Spohr told journalists in a media briefing that he doesn’t believe business travel globally and especially in Germany will return to 2019 levels.

The airline has also repeatedly complained about its struggle to compete with Chinese carriers still able to fly over Russian airspace, prompting Lufthansa to suspend its Frankfurt to Beijing route.

Yields, a proxy for airfares, fell 14% in the Asia-Pacific region in the third quarter, the company reported.

“The fact that Lufthansa now must remove one of its oldest routes, Frankfurt-Beijing, from its flight schedule shows how much the balance of international competition is shifting,” a Lufthansa spokesperson told Reuters in an email.

“European airlines are in an extremely unequal competitive position with China, as well as with airlines from the Persian Gulf and Bosphorus.”

TURNAROUND

The group has launched a turnaround programme at its core brand in an effort to recover after a difficult earnings year to date. That will be spurred on by stable or rising ticket prices next year, Spohr said, as well as continued demand in bookings.

Lufthansa has already issued two profit warnings this financial year as it grappled with costs tied to strikes.

By 2026, the cost-cutting measures will have a gross effect on operating profit of around 1.5 billion euros, according to the company.

Lufthansa confirmed its outlook for the full year, targeting group operating profit in a range of 1.4 billion to 1.8 billion euros, and maintained 8% as a mid-term target for its operating profit margin. Analysts have cast doubts on whether this can be achieved by 2026.

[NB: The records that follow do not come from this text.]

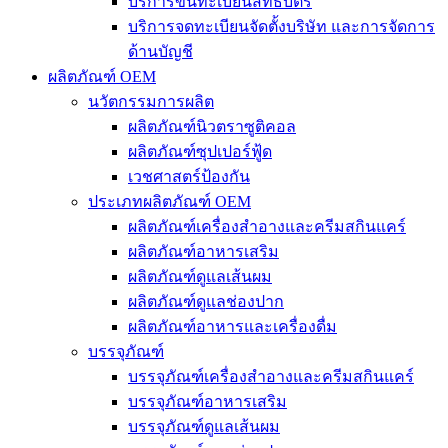
บริการขึ้นทะเบียนสิทธิบัตร
บริการจดทะเบียนจัดตั้งบริษัท และการจัดการ
ด้านบัญชี
ผลิตภัณฑ์ OEM
นวัตกรรมการผลิต
ผลิตภัณฑ์นิวตราซูติคอล
ผลิตภัณฑ์ซุปเปอร์ฟู้ด
เวชศาสตร์ป้องกัน
ประเภทผลิตภัณฑ์ OEM
ผลิตภัณฑ์เครื่องสำอางและครีมสกินแคร์
ผลิตภัณฑ์อาหารเสริม
ผลิตภัณฑ์ดูแลเส้นผม
ผลิตภัณฑ์ดูแลช่องปาก
ผลิตภัณฑ์อาหารและเครื่องดื่ม
บรรจุภัณฑ์
บรรจุภัณฑ์เครื่องสำอางและครีมสกินแคร์
บรรจุภัณฑ์อาหารเสริม
บรรจุภัณฑ์ดูแลเส้นผม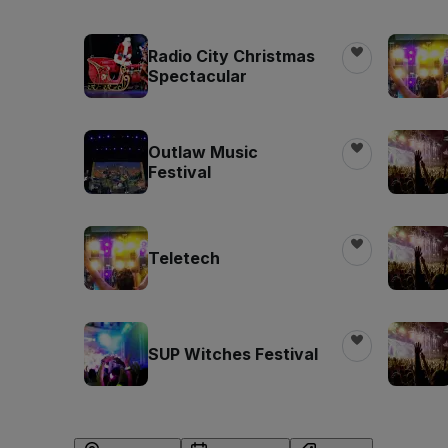
Radio City Christmas
Spectacular
Outlaw Music
Festival
Teletech
SUP Witches Festival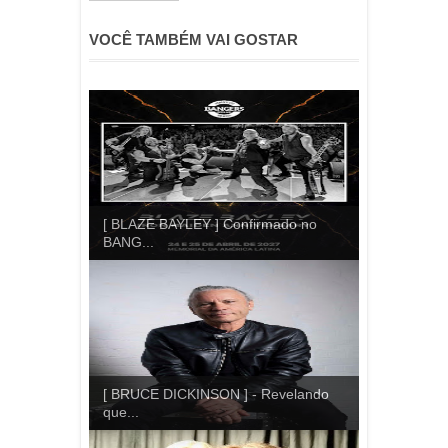
VOCÊ TAMBÉM VAI GOSTAR
[ BLAZE BAYLEY ] Confirmado no
BANG...
[ BRUCE DICKINSON ] - Revelando
que...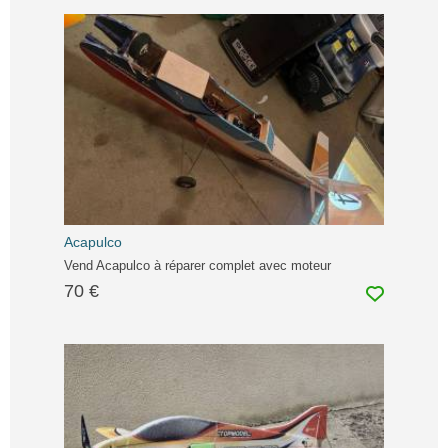
Acapulco
Vend Acapulco à réparer complet avec moteur
70 €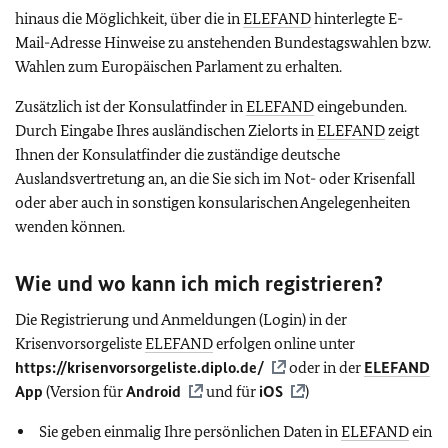
hinaus die Möglichkeit, über die in
ELEFAND
hinterlegte E-
Mail-Adresse Hinweise zu anstehenden Bundestagswahlen bzw.
Wahlen zum Europäischen Parlament zu erhalten.
Zusätzlich ist der Konsulatfinder in
ELEFAND
eingebunden.
Durch Eingabe Ihres ausländischen Zielorts in
ELEFAND
zeigt
Ihnen der Konsulatfinder die zuständige deutsche
Auslandsvertretung an, an die Sie sich im Not- oder Krisenfall
oder aber auch in sonstigen konsularischen Angelegenheiten
wenden können.
Wie und wo kann ich mich registrieren?
Die Registrierung und Anmeldungen (Login) in der
Krisenvorsorgeliste
ELEFAND
erfolgen online unter
https://krisenvorsorgeliste.diplo.de/
oder in der
ELEFAND
App
(Version für
Android
und für
iOS
)
Sie geben einmalig Ihre persönlichen Daten in
ELEFAND
ein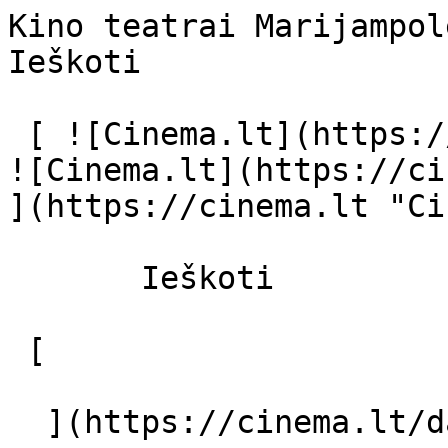
Kino teatrai Marijampolėje - cinema.lt 
Ieškoti     

 [ ![Cinema.lt](https://cinema.lt/images/logo.svg) 
![Cinema.lt](https://ci
](https://cinema.lt "Ci
       Ieškoti     

 [  

  ](https://cinema.lt/dashboard/saved-movies) [  
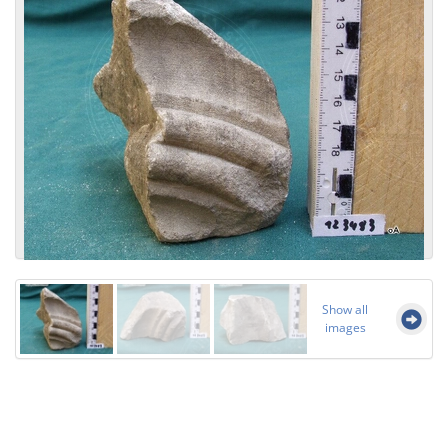
Show all
images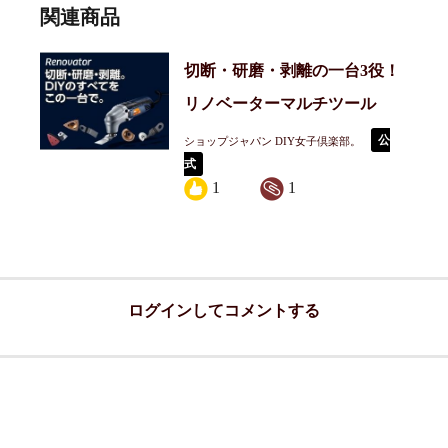
関連商品
切断・研磨・剥離の一台3役！
リノベーターマルチツール
公
ショップジャパン DIY女子倶楽部。
式
1
1
ログインしてコメントする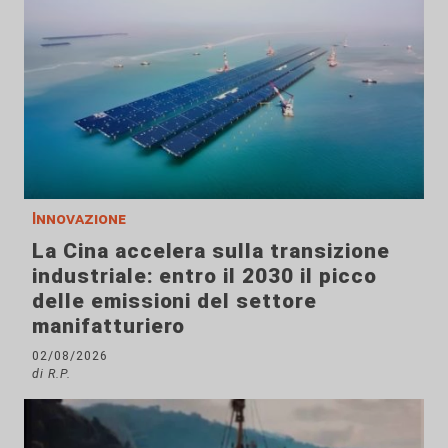
Innovazione
La Cina accelera sulla transizione
industriale: entro il 2030 il picco
delle emissioni del settore
manifatturiero
02/08/2026
di R.P.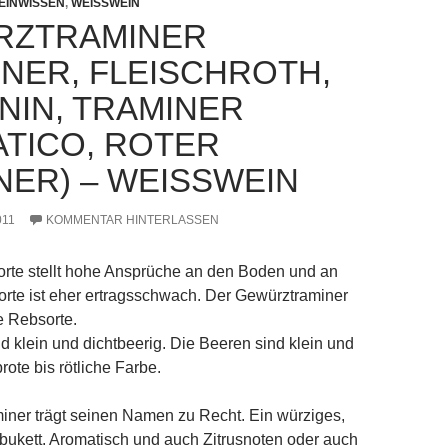
EINWISSEN
,
WEISSWEIN
RZTRAMINER
INER, FLEISCHROTH,
NIN, TRAMINER
TICO, ROTER
ER) – WEISSWEIN
011
KOMMENTAR HINTERLASSEN
rte stellt hohe Ansprüche an den Boden und an
orte ist eher ertragsschwach. Der Gewürztraminer
te Rebsorte.
d klein und dichtbeerig. Die Beeren sind klein und
ote bis rötliche Farbe.
iner trägt seinen Namen zu Recht. Ein würziges,
bukett. Aromatisch und auch Zitrusnoten oder auch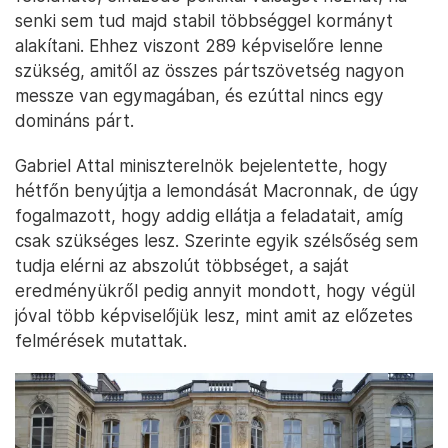
senki sem tud majd stabil többséggel kormányt
alakítani. Ehhez viszont 289 képviselőre lenne
szükség, amitől az összes pártszövetség nagyon
messze van egymagában, és ezúttal nincs egy
domináns párt.
Gabriel Attal miniszterelnök bejelentette, hogy
hétfőn benyújtja a lemondását Macronnak, de úgy
fogalmazott, hogy addig ellátja a feladatait, amíg
csak szükséges lesz. Szerinte egyik szélsőség sem
tudja elérni az abszolút többséget, a saját
eredményükről pedig annyit mondott, hogy végül
jóval több képviselőjük lesz, mint amit az előzetes
felmérések mutattak.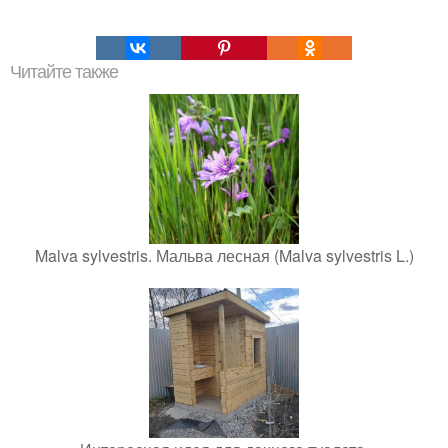
Читайте также
Malva sylvestris. Мальва лесная (Malva sylvestris L.)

The profit margin for the 2024 financial year is expected to come in at 4.3%, according to a company-led analyst consensus.

Spohr said that if it wasn’t for the poor performance of the core Lufthansa carrier, the group would have already achieved the 8% margin on the back of the airlines’ performance.

All in all, the high regulatory and personnel costs in the German market are making it difficult to bounce back, executives said.